Exercise aim –
Please find every line in the entries below that contains the string "迭代器的iterator", and copy it.

Segment Start: Extracted records

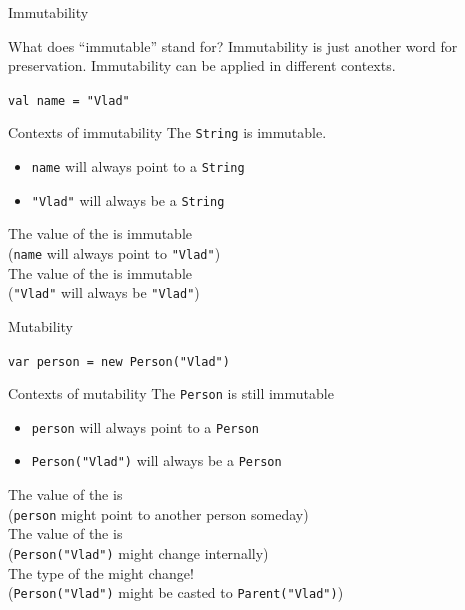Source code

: \begin{frame}[fragile]{Immutability}
\begin{block}{What does ``immutable'' stand for?}
Immutability is just another word for preservation. Immutability can be applied
in different contexts.
\end{block}
\pause
\begin{center}
\lstinline!val name = "Vlad"!
\end{center}
\pause
\begin{block}{Contexts of immutability}
The  \lstinline!String! is immutable.\\
\begin{itemize}
\item \lstinline!name! will always point to a \lstinline!String!
\item \lstinline!"Vlad"! will always be a \lstinline!String!
\end{itemize}
\pause
The value of the  is immutable\\
(\lstinline!name! will always point to \lstinline!"Vlad"!)\\
\pause
The value of the  is immutable\\
(\lstinline!"Vlad"! will always be \lstinline!"Vlad"!)
\end{block}
\end{frame}

\begin{frame}[fragile]{Mutability}
\begin{center}
\lstinline!var person = new Person("Vlad")!
\end{center}
\pause
\begin{block}{Contexts of mutability}
The  \lstinline!Person! is still \alert{im}mutable\\
\begin{itemize}
\item \lstinline!person! will always point to a \lstinline!Person!
\item \lstinline!Person("Vlad")! will always be a \lstinline!Person!
\end{itemize}
\pause
The value of the  is \\
(\lstinline!person! might point to \alert{another} person someday)\\
\pause
The value of the  is \\
(\lstinline!Person("Vlad")! might \alert{change internally})\\
\pause
The \alert{type} of the  might \alert{change}!\\
(\lstinline!Person("Vlad")! might be casted to \lstinline!Parent("Vlad")!)
\end{block}
\end{frame}

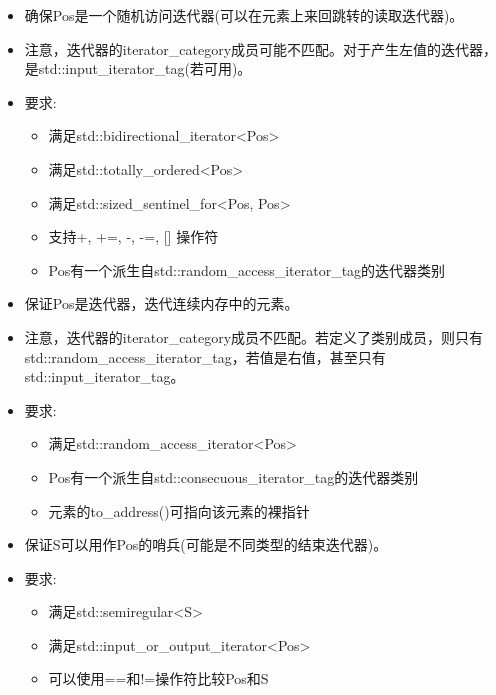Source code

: \begin{itemize}
\item
确保Pos是一个随机访问迭代器(可以在元素上来回跳转的读取迭代器)。

\item
注意，迭代器的iterator\_category成员可能不匹配。对于产生左值的迭代器，是std::input\_iterator\_tag(若可用)。

\item
要求:
\begin{itemize}
\item
满足std::bidirectional\_iterator<Pos> 

\item
满足std::totally\_ordered<Pos> 

\item
满足std::sized\_sentinel\_for<Pos, Pos>

\item
支持+, +=, -, -=, [] 操作符

\item
Pos有一个派生自std::random\_access\_iterator\_tag的迭代器类别
\end{itemize}
\end{itemize}


\begin{itemize}
\item
保证Pos是迭代器，迭代连续内存中的元素。

\item
注意，迭代器的iterator\_category成员不匹配。若定义了类别成员，则只有std::random\_access\_iterator\_tag，若值是右值，甚至只有std::input\_iterator\_tag。

\item
要求:
\begin{itemize}
\item
满足std::random\_access\_iterator<Pos> 

\item
Pos有一个派生自std::consecuous\_iterator\_tag的迭代器类别

\item
元素的to\_address()可指向该元素的裸指针
\end{itemize}
\end{itemize}


\begin{itemize}
\item
保证S可以用作Pos的哨兵(可能是不同类型的结束迭代器)。

\item
要求:
\begin{itemize}
\item
满足std::semiregular<S>

\item
满足std::input\_or\_output\_iterator<Pos> 

\item
可以使用==和!=操作符比较Pos和S
\end{itemize}
\end{itemize}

Segment End: Extracted records

Answer below –
注意，迭代器的iterator\_category成员可能不匹配。对于产生左值的迭代器，是std::input\_iterator\_tag(若可用)。
注意，迭代器的iterator\_category成员不匹配。若定义了类别成员，则只有std::random\_access\_iterator\_tag，若值是右值，甚至只有std::input\_iterator\_tag。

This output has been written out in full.